Of all the hair I lost, I missed my pubic hair the most.
I know a lot of people go to great effort and endure significant discomfort to remove the hair in their nethers. I briefly tried shaving once a few years ago, and I didn’t get the appeal. When after chemo my pubic hair shed alongside all the other hairs on my body (exception: seven eyelashes), I’ve never felt more profoundly naked.
Losing my eyebrows was a close second. When I was first diagnosed, I knew I’d lose my head of hair; I knew, eventually, I’d lose my breasts. No one warned me that, for a while at least, I’d also lose my face.
As a born blonde, my brows have always been light, especially in summer when they’re bleached by sun exposure. I usually fill them in a bit with a light brown pencil, lest it appear I have no brows. For the month or so that I did, in fact, have no eyebrows, I almost couldn’t recognize the pale, perpetually startled face in the mirror (an effect enhanced by my having the cheeks of a puffer-fish, courtesy of steroids). Eyebrows are a key factor in facial recognition, according to a 2003 study conducted by behavioral neuroscientist Javid Sadr: study subjects asked to identify fifty famous faces in digitally altered photos could ID the celebrity only 46 percent of the time when the eyebrows were absent. Small wonder my browless visage looked unfamiliar, even to me.
Losing the hair on my head bothered me least, which is probably why I never opted for a wig. I tried them on twice. The first time, I borrowed a short wig from another survivor so I wouldn’t have to take my new driver’s license photo bald. It was a very nice wig, but the weave was thick, and I’ve never had that much hair in my life. I felt like a fake.
Later, a friend of mine invited me along to visit her hairdresser’s wig shop in Lynchburg while she got a haircut. I found a few wigs there that I felt more comfortable in; they were constructed differently and better mimicked my naturally fine hair. I couldn’t decide if I should be comforted or alarmed that the one we all liked best was an angled bob—especially in gray.
My chemo had already concluded at that point, though, and I was hoping my own hair would soon return. Plus, it was hard to imagine asking my doctor for a prescription for a “cranial prosthesis” with a straight face—the term most insurance companies require for coverage.
Thankfully, my various hairs have begun to grow back, though the universe has had a great sense of humor about the order of things. The first place I detected stubble was on my legs, specifically my calves. Seriously? I thought. The first hair to come back is the hair I deliberately shave off several times a week?

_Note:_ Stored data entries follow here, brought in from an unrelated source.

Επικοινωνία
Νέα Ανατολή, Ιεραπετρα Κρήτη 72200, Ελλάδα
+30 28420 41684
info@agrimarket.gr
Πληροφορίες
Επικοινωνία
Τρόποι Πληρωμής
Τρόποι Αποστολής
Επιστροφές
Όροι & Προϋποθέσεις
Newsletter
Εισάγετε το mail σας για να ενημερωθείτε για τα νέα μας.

Hair also began to grow “back” in places I didn’t remember having hair before. Like the front of my neck. Large downy patches on my cheeks. As a fine fuzz began to cover my scalp, tiny hairs also outlined the helix of each ear in a soft halo. I know most humans, women included, have a layer of fine facial hair, but I don’t recall mine previously having been quite so thick.
The verdict is still out on the color of my incoming head hair. My mother thought the initial peach fuzz looked light, “like the white-blond hair you had when you were a little girl,” she said. I wish. Steve thinks it’s brown. I definitely see some lighter highlights, but I’m guessing they’re gray. If I’m lucky, they’ll be that pretty, glinty, silvery gray some folks get. And texture is a real toss-up post-chemo: hair that was once straight often comes in curly; curly hair grows in straight. Since mine is maybe yet a quarter-inch long, the only texture it has at present is soft and fuzzy, like a velour jacket. My head seems to invite a lot of rubbing.
As my eyebrows have returned, I’ve stopped having to draw them on from memory (tricky to get even, easily smeared). They’re coming in the same light-brown, taupe-ish color they’ve been since college. It’s nice to see a glimpse of the familiar when I glance in the mirror, instead of a surprised alien.
And yes, it’s a relief to be less bare “down there.” I’m told there are wigs, called merkins, available for one’s nethers; movie stars sometimes wear them in nude scenes for a little extra coverage. But though I felt unduly exposed, I can no more fathom going to the trouble of attaching extra hair to my crotch than I can fathom enduring the pain of waxing it bare. Besides, according to an article by Ian Lecklitner on the Dollar Shave Club website (oh, the irony), all of our naturally-occurring human hairs have an evolutionary purpose: eyebrows, in addition to identification, are “ergonomically engineered” to protect the eyes from moisture and debris; pubic hair helps to foil bacteria; head hair serves as insulation. So I’m glad, for the most part, that my follicles are up and at ‘em again.
Though I do wish someone could explain just what evolutionary advantage I’ve gained by having fuzzy ears.